Initial CT scan evaluation for blunt trauma patients is fairly standardized. The usual palate consists of scans of the head, cervical spine, chest, abdomen and pelvis. Some choose their “colors” individually, and others just slop everything on the canvas.
However, there are a few other scans that are occasionally helpful and/or necessary. Think soft tissue views, or CT angiogram of the neck, or CT angiogram of potential extremity vascular injuries.
Another study that is occasionally needed but many times unnecessarily ordered is the dedicated CT of the facial bones. This study spans the entire area from mandible to frontal sinus and is performed using finer cuts to display greater detail.
The unfortunate truth is that a large number of dedicated facial CTs either do not show fractures, or show fractures that don’t require operation. The scan does deliver a nice dose of radiation, though. Is there any way to be more selective about ordering it?
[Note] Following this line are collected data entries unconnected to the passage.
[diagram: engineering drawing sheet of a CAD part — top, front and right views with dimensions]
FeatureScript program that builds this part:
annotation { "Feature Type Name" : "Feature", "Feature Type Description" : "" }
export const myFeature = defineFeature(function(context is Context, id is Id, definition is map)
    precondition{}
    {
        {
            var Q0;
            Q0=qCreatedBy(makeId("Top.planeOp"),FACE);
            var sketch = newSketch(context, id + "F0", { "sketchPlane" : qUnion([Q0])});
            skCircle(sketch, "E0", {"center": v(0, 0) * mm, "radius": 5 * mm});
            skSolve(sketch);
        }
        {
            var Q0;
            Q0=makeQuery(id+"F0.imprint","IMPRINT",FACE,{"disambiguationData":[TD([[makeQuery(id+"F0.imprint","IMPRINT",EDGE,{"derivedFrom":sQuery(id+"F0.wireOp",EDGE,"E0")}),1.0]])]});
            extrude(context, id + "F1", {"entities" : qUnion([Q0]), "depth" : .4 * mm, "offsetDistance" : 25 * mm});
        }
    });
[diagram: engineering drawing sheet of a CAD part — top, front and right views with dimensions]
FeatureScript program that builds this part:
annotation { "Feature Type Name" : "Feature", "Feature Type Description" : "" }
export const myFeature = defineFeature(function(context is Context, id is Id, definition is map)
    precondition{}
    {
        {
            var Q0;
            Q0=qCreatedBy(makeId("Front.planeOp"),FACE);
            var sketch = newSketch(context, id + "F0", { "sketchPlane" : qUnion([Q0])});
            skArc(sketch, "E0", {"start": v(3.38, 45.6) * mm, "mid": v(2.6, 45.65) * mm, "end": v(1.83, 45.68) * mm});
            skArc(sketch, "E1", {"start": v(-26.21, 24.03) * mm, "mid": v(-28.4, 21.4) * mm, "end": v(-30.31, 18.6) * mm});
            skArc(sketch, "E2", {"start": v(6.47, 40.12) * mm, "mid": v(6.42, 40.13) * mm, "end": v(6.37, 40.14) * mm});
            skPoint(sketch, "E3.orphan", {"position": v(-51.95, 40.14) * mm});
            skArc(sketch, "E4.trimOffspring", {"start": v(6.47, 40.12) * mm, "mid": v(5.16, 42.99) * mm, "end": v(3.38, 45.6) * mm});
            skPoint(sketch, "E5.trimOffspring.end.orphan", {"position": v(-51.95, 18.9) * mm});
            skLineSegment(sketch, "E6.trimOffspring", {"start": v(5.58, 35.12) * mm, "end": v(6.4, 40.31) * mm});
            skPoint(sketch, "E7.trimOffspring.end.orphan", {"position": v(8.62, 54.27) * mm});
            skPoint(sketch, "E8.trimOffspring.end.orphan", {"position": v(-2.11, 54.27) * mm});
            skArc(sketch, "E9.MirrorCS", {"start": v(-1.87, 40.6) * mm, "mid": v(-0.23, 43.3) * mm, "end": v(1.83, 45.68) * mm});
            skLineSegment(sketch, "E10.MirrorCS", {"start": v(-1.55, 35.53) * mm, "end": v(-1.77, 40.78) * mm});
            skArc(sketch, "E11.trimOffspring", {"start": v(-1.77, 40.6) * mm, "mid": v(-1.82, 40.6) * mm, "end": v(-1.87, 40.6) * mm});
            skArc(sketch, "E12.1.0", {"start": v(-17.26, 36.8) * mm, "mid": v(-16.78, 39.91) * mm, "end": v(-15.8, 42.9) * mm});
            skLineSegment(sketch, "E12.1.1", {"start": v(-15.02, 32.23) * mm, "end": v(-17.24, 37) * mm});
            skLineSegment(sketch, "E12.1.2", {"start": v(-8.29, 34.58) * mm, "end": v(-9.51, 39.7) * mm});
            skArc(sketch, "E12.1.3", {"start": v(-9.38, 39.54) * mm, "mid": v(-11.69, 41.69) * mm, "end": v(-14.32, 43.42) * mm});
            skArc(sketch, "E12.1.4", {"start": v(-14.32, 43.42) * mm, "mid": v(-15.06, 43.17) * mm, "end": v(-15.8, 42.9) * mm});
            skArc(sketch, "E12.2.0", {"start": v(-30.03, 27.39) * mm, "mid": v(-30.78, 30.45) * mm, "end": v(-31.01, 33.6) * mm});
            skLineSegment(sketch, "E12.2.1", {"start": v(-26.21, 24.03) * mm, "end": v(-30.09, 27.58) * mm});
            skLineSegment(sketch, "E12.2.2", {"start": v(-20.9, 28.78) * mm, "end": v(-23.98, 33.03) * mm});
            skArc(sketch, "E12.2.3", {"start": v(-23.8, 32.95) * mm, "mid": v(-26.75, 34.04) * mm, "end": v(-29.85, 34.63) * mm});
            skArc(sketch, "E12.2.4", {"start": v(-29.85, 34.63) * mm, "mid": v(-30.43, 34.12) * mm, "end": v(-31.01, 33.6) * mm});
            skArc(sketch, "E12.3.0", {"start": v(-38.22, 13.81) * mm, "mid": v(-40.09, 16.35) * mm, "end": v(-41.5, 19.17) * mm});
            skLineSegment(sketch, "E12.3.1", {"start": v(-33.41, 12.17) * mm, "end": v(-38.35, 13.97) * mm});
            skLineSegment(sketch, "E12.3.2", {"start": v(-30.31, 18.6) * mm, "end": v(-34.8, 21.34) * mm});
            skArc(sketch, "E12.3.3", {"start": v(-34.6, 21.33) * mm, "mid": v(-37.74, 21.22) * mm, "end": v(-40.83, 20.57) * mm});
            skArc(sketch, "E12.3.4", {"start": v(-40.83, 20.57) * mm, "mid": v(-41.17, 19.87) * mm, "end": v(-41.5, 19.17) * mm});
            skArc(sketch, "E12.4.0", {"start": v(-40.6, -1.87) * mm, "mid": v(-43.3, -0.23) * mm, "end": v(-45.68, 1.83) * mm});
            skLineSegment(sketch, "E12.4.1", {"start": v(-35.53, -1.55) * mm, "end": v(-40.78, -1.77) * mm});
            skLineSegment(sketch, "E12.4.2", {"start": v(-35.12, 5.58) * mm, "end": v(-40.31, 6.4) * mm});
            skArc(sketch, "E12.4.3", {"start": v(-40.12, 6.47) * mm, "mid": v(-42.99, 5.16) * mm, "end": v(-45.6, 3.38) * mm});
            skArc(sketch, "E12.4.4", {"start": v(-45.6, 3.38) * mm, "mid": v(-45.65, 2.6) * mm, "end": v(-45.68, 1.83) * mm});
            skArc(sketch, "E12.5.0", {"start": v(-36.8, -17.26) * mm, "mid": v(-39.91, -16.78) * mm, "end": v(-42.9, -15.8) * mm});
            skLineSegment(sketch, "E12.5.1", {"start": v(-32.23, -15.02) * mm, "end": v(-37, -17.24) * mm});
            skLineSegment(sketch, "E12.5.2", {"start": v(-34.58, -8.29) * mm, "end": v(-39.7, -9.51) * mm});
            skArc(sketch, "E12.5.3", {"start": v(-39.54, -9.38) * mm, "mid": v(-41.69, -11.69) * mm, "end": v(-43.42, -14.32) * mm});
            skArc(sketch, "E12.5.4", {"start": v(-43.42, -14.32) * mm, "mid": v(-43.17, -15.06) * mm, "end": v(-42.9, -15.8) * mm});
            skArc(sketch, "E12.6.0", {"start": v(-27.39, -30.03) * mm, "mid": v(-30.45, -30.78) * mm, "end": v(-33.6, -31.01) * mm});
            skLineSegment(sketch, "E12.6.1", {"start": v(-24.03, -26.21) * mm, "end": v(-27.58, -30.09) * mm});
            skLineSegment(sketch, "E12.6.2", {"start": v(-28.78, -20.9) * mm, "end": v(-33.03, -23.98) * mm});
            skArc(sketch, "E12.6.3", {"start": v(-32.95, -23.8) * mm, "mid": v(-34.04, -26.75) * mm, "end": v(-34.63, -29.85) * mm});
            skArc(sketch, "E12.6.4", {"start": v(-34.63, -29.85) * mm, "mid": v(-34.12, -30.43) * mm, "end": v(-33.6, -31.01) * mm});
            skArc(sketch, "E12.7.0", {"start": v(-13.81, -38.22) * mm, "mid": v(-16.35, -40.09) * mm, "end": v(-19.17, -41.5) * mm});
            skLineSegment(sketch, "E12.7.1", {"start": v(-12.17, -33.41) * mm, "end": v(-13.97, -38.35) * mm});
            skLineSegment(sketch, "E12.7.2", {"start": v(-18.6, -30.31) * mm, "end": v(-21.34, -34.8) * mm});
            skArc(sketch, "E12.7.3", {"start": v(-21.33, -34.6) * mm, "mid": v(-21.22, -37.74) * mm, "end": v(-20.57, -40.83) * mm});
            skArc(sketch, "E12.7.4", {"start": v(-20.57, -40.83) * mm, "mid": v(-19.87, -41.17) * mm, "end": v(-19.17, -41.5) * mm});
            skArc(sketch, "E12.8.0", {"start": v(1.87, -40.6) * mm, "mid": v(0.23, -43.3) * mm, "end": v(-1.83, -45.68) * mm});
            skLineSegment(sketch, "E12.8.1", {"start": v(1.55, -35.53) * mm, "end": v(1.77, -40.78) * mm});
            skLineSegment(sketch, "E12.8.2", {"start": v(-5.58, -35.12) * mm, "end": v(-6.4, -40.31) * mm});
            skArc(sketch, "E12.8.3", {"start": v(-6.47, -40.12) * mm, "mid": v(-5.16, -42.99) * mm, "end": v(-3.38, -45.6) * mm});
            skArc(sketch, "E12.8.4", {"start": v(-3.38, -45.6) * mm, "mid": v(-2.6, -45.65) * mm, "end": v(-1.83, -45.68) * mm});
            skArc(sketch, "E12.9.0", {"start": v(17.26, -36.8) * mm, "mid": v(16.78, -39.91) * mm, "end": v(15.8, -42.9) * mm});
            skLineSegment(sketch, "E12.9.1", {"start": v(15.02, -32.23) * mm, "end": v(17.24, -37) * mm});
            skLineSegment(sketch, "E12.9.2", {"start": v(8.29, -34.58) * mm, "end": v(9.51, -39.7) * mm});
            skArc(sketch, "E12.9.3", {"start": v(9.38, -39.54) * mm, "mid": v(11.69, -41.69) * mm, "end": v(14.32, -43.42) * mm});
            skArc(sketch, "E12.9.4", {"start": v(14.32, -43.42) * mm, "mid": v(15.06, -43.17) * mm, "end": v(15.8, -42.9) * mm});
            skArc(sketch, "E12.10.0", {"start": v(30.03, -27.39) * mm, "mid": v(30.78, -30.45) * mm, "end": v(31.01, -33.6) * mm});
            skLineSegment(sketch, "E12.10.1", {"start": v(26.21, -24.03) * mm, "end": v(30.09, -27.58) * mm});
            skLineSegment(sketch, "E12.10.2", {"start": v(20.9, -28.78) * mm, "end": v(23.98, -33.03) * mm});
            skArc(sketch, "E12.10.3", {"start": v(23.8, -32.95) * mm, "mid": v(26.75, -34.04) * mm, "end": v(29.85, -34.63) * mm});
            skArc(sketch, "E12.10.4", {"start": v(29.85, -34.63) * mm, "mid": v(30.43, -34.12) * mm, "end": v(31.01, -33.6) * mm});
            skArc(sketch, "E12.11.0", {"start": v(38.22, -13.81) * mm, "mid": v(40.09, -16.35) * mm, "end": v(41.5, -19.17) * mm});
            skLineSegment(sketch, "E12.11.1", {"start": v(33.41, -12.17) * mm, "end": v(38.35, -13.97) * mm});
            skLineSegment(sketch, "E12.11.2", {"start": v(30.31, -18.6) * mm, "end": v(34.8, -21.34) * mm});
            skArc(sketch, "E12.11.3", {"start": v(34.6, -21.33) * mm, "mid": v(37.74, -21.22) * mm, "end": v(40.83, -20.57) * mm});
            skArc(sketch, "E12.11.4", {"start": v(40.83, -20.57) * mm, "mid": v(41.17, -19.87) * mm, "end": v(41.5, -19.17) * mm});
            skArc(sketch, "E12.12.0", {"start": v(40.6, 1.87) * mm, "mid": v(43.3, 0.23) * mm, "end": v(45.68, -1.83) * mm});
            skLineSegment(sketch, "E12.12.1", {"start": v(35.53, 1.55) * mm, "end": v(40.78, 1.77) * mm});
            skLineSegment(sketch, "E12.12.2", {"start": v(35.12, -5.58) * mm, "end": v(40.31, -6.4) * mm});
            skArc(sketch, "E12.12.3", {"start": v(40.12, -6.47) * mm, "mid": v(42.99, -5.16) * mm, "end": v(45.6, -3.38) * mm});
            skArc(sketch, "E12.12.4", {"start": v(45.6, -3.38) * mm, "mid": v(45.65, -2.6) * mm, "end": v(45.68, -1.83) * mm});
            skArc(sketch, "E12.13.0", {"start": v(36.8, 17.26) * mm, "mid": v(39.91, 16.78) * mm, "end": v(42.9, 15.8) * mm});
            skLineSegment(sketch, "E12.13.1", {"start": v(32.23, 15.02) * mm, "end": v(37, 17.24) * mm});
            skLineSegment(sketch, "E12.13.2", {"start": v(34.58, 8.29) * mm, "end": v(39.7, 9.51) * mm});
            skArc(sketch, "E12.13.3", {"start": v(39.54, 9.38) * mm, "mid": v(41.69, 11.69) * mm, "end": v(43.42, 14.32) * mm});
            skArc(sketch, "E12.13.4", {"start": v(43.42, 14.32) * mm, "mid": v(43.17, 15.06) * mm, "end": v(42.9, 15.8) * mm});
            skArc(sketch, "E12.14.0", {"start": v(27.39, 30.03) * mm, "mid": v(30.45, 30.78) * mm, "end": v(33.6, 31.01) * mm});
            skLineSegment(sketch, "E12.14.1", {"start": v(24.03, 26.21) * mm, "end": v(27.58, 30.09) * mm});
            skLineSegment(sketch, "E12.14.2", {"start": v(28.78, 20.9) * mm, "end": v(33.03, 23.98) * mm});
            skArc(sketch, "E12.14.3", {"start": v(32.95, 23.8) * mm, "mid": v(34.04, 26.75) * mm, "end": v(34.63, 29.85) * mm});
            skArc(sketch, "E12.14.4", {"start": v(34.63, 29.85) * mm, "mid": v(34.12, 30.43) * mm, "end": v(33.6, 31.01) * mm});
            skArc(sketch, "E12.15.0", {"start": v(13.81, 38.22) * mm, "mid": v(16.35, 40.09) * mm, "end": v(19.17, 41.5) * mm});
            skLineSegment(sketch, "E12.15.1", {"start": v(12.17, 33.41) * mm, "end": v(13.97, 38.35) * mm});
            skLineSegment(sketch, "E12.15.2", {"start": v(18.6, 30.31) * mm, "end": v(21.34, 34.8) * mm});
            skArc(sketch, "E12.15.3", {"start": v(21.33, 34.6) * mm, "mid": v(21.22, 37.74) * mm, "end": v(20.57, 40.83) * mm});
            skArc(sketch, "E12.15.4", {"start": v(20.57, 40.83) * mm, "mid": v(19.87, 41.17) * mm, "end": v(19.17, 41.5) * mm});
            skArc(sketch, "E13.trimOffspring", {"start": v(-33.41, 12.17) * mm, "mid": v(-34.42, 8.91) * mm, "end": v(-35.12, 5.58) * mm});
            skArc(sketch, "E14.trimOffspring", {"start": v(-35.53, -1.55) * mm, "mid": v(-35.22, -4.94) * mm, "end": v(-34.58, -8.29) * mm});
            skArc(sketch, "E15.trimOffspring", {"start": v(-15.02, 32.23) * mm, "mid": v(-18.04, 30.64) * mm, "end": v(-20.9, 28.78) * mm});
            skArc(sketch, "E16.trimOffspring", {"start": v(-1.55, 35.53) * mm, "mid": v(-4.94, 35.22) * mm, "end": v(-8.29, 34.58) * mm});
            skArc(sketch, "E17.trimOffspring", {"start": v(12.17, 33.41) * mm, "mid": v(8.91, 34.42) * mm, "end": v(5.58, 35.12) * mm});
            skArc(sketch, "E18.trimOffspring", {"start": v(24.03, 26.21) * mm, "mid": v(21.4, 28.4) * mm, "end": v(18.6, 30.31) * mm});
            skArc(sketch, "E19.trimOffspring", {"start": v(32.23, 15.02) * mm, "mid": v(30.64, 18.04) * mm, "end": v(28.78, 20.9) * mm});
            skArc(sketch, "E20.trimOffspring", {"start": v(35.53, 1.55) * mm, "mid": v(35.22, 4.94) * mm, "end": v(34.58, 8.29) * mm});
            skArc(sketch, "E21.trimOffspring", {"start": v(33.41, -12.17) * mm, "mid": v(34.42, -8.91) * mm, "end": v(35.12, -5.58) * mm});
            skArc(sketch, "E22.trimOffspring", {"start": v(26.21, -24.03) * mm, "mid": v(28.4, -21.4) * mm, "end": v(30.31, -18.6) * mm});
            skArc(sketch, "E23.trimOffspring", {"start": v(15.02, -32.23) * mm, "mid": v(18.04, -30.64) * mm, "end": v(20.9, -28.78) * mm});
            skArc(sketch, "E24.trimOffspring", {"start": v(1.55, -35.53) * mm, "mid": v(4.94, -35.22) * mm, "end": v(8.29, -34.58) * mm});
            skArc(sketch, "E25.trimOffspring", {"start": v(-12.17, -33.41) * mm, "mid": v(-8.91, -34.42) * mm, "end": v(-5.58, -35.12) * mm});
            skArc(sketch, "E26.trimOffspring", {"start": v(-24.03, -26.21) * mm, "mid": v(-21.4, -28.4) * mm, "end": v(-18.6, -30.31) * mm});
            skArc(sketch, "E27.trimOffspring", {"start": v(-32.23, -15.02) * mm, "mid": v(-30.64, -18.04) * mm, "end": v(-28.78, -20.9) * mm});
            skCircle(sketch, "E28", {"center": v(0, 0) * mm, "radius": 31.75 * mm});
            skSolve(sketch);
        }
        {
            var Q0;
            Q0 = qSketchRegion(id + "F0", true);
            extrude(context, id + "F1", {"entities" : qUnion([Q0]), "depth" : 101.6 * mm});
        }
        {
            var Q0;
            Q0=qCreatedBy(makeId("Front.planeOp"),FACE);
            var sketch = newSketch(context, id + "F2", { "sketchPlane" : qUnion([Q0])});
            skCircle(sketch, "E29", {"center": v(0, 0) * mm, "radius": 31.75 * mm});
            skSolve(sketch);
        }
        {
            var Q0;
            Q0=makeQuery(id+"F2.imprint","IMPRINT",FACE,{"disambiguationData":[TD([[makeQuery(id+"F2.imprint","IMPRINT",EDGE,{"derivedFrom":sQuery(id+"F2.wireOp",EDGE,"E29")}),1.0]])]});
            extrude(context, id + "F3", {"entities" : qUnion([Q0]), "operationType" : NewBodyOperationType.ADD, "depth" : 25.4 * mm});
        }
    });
About 10 years ago, a plastic surgery group in Madison developed what came to be called the “Wisconsin criteria” for ordering facial imaging. Here they are:
- Bony step-off
- Periorbital ecchymosis
- GCS < 14
- Missing teeth
The authors claimed 97% sensitivity and 2.6% missed fracture rate, although external validation suggested those numbers were a bit generous. The Plastic Surgery group from the University of Minnesota and Regions Hospital recently re-studied these criteria with a large number of patients, looking at accuracy as well as cost-savings.
They performed a retrospective review of 1000 patients (based on a power analysis) who had a facial CT and adequate documentation of the Wisconsin criteria in the chart. Here are the factoids in table form:
(click table for larger copy)
- Periorbital ecchymosis was the most common criterion, which had the highest sensitivity of 70% (terrible)
- The other criteria fared even worse from a sensitivity standpoint
- But if you roll them all up together, the presence of any one of the five yielded a 90% sensitivity (true positives) and 52% specificity (true negatives)
- The negative predictive value was 93% if none of the criteria were present, which means it’s a good tool for ruling out the need for a CT scan
- The overall missed fracture rate was 2.8%, and only 0.12% for ones that required operation
- Cost savings by limiting CT to patients who met the criteria was over $300K in 2014
Bottom line: What to do? It’s clear that using the absence of any of the Wisconsin criteria to avoid a facial CT scan is helpful. This makes sense, because 4 of the 5 criteria are findings on facial exam. But it also means that a lot of scans will still get done for low sensitivity criteria.
How about this? Since nearly all of these patients will have head and cervical CT scans, review the head scan first for facial fractures. Single, non-displaced fractures are nearly always nonoperative in nature. If patterns of fractures are present, or there are significant displacements, a dedicated facial scan will be very helpful in determining operative management.
But remember, the head CT does not include the mandible. A good physical exam and occlusion check is mandatory, and any suspicion of injury should prompt a full scan of the face.
Thanks to Chris Stewart, the lead author on this study for sending it to me for review.
Rreference: Validation of the “Wisconsin criteria” for obtaining dedicated facial imaging and its financial impact at a Level I trauma center. Craniomaxillofacial Trauma & Recon 13(1):4-8, 2020.